**WORK TO COMPLETE**.
Of the lines below, report only those that contain "nose".

**EXERCISE MATERIALS**.
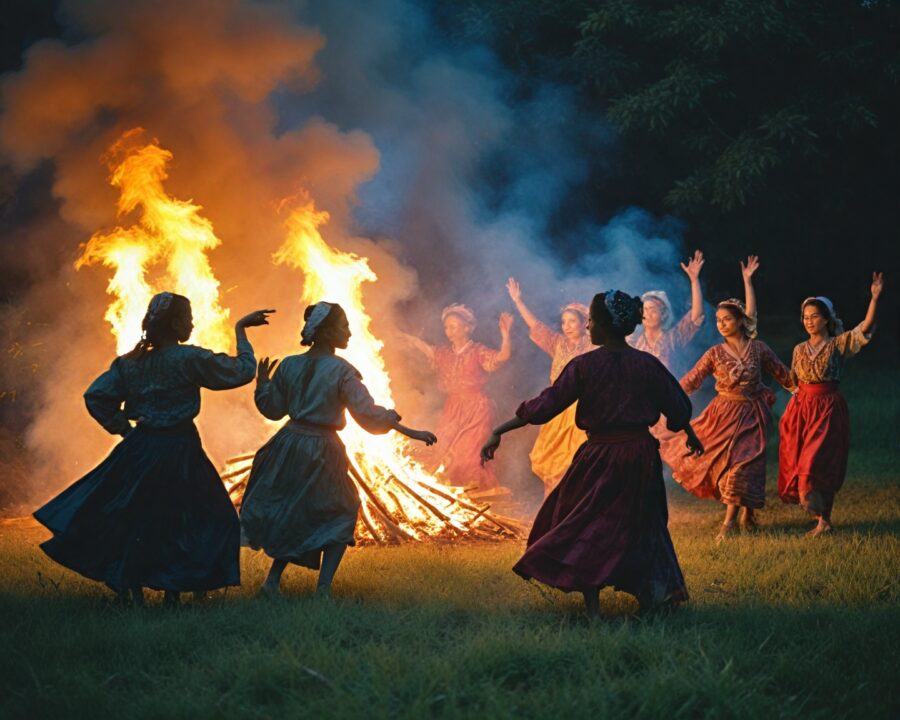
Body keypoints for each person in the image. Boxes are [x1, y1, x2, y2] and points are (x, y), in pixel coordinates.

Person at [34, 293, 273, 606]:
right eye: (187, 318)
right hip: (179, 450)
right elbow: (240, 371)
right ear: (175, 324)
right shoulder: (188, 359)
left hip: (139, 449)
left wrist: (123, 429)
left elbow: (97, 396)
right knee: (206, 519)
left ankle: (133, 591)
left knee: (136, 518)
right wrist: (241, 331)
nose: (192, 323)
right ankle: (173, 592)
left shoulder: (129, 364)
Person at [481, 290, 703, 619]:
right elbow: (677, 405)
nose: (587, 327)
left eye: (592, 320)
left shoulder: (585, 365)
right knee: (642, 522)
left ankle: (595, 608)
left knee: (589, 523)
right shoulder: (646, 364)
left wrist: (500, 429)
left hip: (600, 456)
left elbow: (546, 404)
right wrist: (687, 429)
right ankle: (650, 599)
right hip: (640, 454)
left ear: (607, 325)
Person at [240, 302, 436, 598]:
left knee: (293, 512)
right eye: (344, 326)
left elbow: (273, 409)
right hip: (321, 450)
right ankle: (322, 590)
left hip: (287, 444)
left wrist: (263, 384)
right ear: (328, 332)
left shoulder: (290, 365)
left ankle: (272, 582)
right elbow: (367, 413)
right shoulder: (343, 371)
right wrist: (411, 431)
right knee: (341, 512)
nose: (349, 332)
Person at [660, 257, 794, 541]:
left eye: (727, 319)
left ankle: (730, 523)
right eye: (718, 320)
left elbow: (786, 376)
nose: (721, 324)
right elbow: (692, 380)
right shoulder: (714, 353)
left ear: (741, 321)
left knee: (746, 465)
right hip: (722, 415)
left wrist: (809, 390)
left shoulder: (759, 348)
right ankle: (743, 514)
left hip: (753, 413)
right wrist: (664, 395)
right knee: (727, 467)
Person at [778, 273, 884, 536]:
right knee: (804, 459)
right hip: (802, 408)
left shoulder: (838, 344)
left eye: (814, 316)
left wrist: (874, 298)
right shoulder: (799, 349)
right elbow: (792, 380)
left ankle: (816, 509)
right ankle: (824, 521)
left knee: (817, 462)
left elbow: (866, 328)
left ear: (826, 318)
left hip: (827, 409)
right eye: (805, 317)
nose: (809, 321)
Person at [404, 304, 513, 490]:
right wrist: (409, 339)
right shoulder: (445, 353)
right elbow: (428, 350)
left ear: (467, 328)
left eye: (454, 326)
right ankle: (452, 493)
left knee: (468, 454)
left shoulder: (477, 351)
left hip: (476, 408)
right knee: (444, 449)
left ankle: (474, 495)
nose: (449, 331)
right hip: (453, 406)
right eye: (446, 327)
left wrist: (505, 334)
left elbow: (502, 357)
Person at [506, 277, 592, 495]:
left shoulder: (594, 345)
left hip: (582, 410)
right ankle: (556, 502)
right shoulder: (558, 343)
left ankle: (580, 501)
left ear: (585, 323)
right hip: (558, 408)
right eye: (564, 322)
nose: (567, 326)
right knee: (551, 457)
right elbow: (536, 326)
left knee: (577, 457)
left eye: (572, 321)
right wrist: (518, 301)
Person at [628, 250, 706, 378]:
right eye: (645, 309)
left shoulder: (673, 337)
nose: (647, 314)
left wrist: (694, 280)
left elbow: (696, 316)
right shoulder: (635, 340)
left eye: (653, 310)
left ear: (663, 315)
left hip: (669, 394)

**COMPLETED TASK**.
nose: (192, 323)
nose: (587, 327)
nose: (349, 332)
nose: (721, 324)
nose: (809, 321)
nose: (449, 331)
nose: (567, 326)
nose: (647, 314)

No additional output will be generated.